## WORK TO COMPLETE:
**a.** Print everything from "And yet Blackstone, also" down to "be big business." in the article on private investment in affordable housing, word for word.
**b.** Translate this sentence from the article on private investment in affordable housing into Spanish: "All in all, this firm couldn’t be further removed from the world experienced by those living in UK social housing."
DOCUMENT PASSAGE below:
Oliver Letwin’s review into the speed at which homes are built, published this week, calls for greater diversity of design, size and tenure. Joey Gardiner reports on why private investors are keen to get involved and how it might actually be good news for tenants


Source: David J. Green / Alamy Stock Photo

Controversial US-listed private equity business Blackstone is probably the most successful alternative investment firm in the world, with $400bn of assets and a track record of having paid $15bn in dividends over the last 10 years. Its founder, Stephen Schwarzman, a close adviser to US president Donald Trump, earns hundreds of millions of dollars a year and is reported to have a personal fortune of over $13bn. All in all, this firm couldn’t be further removed from the world experienced by those living in UK social housing. 

And yet Blackstone, also generally considered the world’s largest real estate firm with $100bn of property assets, last week went public on its desire to set up a UK business to invest in building affordable housing. Some in the social housing sector have thrown up their hands in horror, concerned that Blackstone’s profit motive could end up leaving tenants out in the cold. But the truth is that this private equity behemoth is not the only big investor to conclude that affordable housing could be big business.

“There’s always been private finance in affordable housing. You could say what’s happening now is just a shift from debt to equity”

Andrew Heywood, Housing Finance International

In recent years a number of affordable housing landlords, in the form of real estate investment trusts, have successfully listed on the London Stock Exchange, while insurance giant Legal & General is also setting up its own social housing business. 

At the same time UK housebuilders are being rewarded by their shareholders for an increasing focus on building up lower-margin “partnership” businesses, which build cut-price homes for local authorities and housing associations. Why is high finance so interested in lowly affordable housing, where – by definition – profits are limited? And what does this all mean for the future of social housing itself?
End of DOCUMENT PASSAGE.
INFORMATION below:
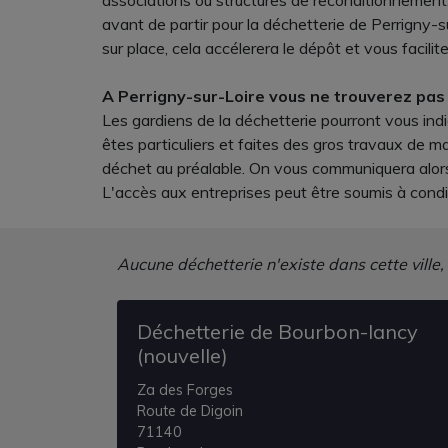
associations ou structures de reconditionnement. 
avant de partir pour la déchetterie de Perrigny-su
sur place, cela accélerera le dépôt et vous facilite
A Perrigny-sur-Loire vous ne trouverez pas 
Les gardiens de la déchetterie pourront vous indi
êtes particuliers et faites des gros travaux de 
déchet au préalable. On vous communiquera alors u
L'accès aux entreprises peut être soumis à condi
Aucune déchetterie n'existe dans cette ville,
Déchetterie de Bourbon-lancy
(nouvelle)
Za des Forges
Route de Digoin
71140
End of INFORMATION.
## ANSWER SECTION:
**a.**
And yet Blackstone, also generally considered the world’s largest real estate firm with $100bn of property assets, last week went public on its desire to set up a UK business to invest in building affordable housing. Some in the social housing sector have thrown up their hands in horror, concerned that Blackstone’s profit motive could end up leaving tenants out in the cold. But the truth is that this private equity behemoth is not the only big investor to conclude that affordable housing could be big business.

**b.** En definitiva, esta empresa no podría estar más alejada del mundo que viven quienes residen en viviendas sociales en el Reino Unido.